I’m told the one at Camp Jejune did excellent work.
If not for the writer’s credits on Gold Turkey, the “Radio Hour Greatest Hits” collection compiled by McConnachie in 1975, I’d never have guessed that “My Husband” was a Brian piece - it’s undeniably funny, but more than a little cruel once you realize who it’s about.
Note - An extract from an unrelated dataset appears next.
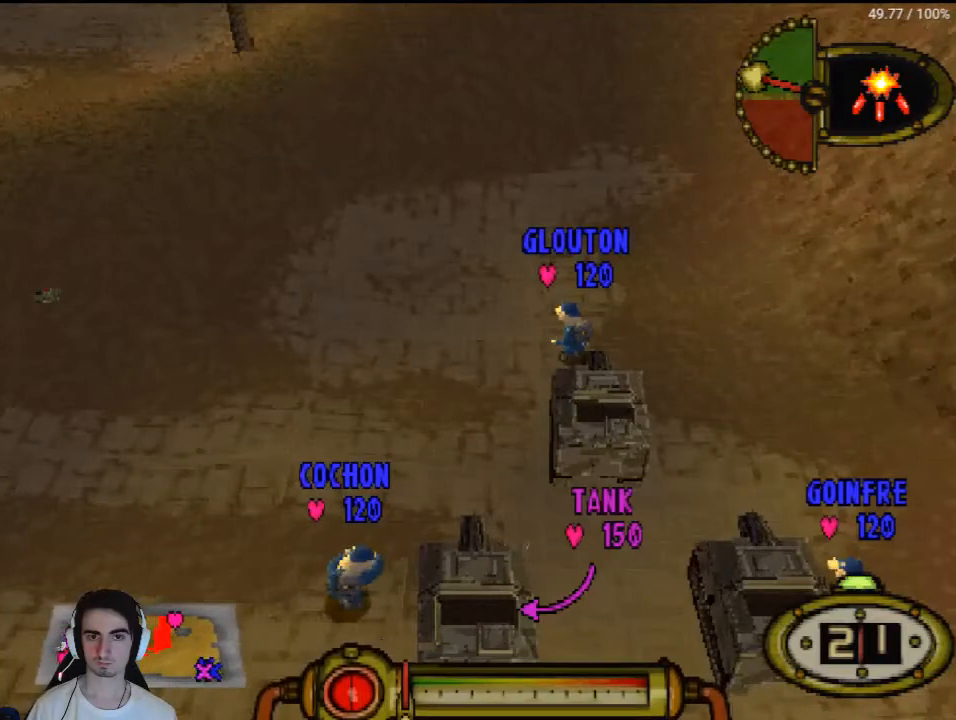
{"buttons": ["CROSS"], "left_stick": "center", "right_stick": "center", "events": []}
I’ll say no more, save to note that Chevy Chase’s Roald Dahl impersonation is almost as accurate as his Gerald Ford.
Track listing:
Show Intro (ep. #56)
Public Disservice Message: Salvation Army (ep. #48)
Classics of the Contemporary Drama: “Waiting for Godot” (ep. #1)
Quick Canada Quiz #1/2 (ep. #26)
Channel Surfing (excerpt #1) (ep. #53)
Lip Reading Expert (ep. #5)
Public Disservice Message: Hiring Veterans (ep. #20)
Nixon Recording Session (ep. #1)
Sponsor at the Door (ep. #45)
My Husband (ep. #5)
Sunnyvale Children’s Shelter: the National Lampoontones (ep. #6)
Public Disservice Message: Forest Fires (ep. #14)
Quick Canada Quiz #3 (ep. #26)
This Side of Parodies ad (ep. #18)
Quick Canada Quiz #4 (ep. #26)
Brian and Flash Bazbo Go to Lunch (ep. #45)
Channel Surfing (excerpt #2) (ep. #53)
Letters to the Lampoon (ep. #16)
Public Disservice Message: Mental Hospitals (ep. #24)
Brian Imitates Elizabeth Taylor (ep. #23)
We’ll Be Back (ep. #?)
Prison Farm (Gold Turkey edit; original from ep. #49)
Crossword Puzzle (ep. #1)
Public Disservice Message: Zip Codes (ep. #13)
Which of the Ten Commandments Am I Breaking? (ep. #2)
Brian Calls the Carpenter Dwarfs to Fix the Studio (ep. #45)
Brian and John Belushi Read the Closing Credits (ep. #47)
Track listing:
Our Town (3/29/02)
Who Am I (4/10/02)
Reduplicatives (5/12/05)
An Argument for Dumb Design (11/28/05)
This He Believes (4/6/07)
Summer Sounds: Cicadas (8/23/11)
Before Fighting Atop a Moving Train, Some Things to Consider (12/11/15)
Like SNL and The Simpsons before them, it would seem that the gents responsible for the rather hilarious 1997 Dave Foley vehicle The Wrong Guy (which, coincidentally, includes Brian’s Radio Hour/SCTV associate Joe Flaherty among its cast) may have purloined this concept from our man without attribution or acknowledgement, but, considering its utter failure to get a theatrical release in the States or do much for Foley’s movie career, I would begrudgingly advise against pestering Foley, co-writers David Anthony Higgins and Jay Kogen, or director David Steinberg for restitution on Brian’s behalf. But, should any of the four somehow be reading this: I know what you did. Unless it was a total coincidence. In which case, sorry for staring.